Beyond that, we have also adjusted our state aid policies, through the temporary crisis and transition framework. With the possibility of supporting operational expenditure on certain strategic projects. And to match the subsidies that manufacturers might receive in third countries.

Last, but not least, we will continue to mobilise public investment banks. With some recent results worth highlighting. Such as the European Investment Bank's Board decision to broaden the scope of eligible sectors to boost financing for EU manufacturing in net-zero technologies and critical raw materials.
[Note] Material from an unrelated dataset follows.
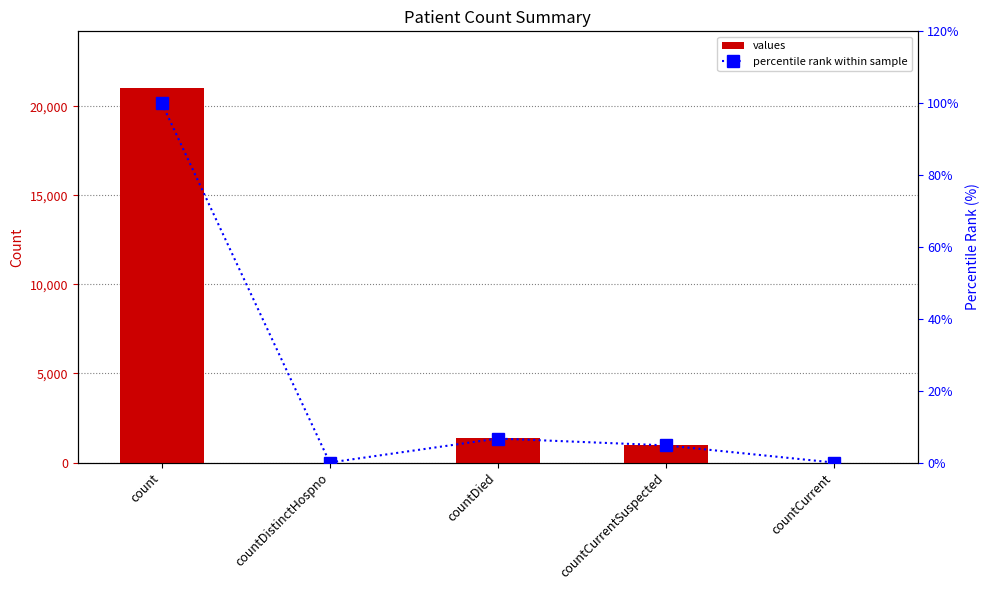

Rank the series at countCurrentSuspected from lowest to highest value.

percentile rank within sample, values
In total, the additional funding is expected to mobilise more than €150 billion in investment, through an increase of EIB funding from 30 to 45 billion euros for REPowerEU projects.

The Net Zero Industry Act: the missing link

But there is no room for complacency: we need to speed up the work. Especially as our systemic partners and rivals are far from inactive on these issues.

We have proposed a real revolution: the introduction of manufacturing capacity objectives for 2030. 40% of our deployment needs for clean tech. 10% to 40% for raw materials, depending on the stage in the value chain.

And over and above these targets, we are providing the means to deliver on this emerging pipeline of projects. With a comprehensive perspective.

First, real measures to simplify administrative procedures. 5 years to obtain a permit is too much. We want to cut this time by more than half.

Second, we want to invest in human capital. A European Battery Academy has been launched, which currently covers 340,000 workers. And we are going to extend these Academies to all clean tech sectors. Including nuclear.

Third, support innovation. That is the role of the regulatory sandboxes : to push the innovation frontier and maintain European leadership.

And finally, adjusting access to market conditions to favour sustainability and resilience objectives without undermining deployment efforts.

Not a sprint, but a marathon

When it comes to supporting European industry, there is no time to lose. High energy costs, increased regulatory burden, an uncertain investment climate: there are many reasons why European industry may not be able to invest as fast and as much as needed.

The net-zero industry act will address these challenges and delivers even before being formally adopted. I know I can count on the European Parliament and Council's dedication to finalise the negotiations still this year.

But this race is not a sprint. Our global competitors have engaged into a marathon. That is why the financing question also requires a structural response. With the recovery programme coming to an end by 20206, with the temporary crisis and transition framework limited to 2025, the STEP platform proposed by the Commission should build a bridge towards a more permanent instrument in the next EU multiannual budget.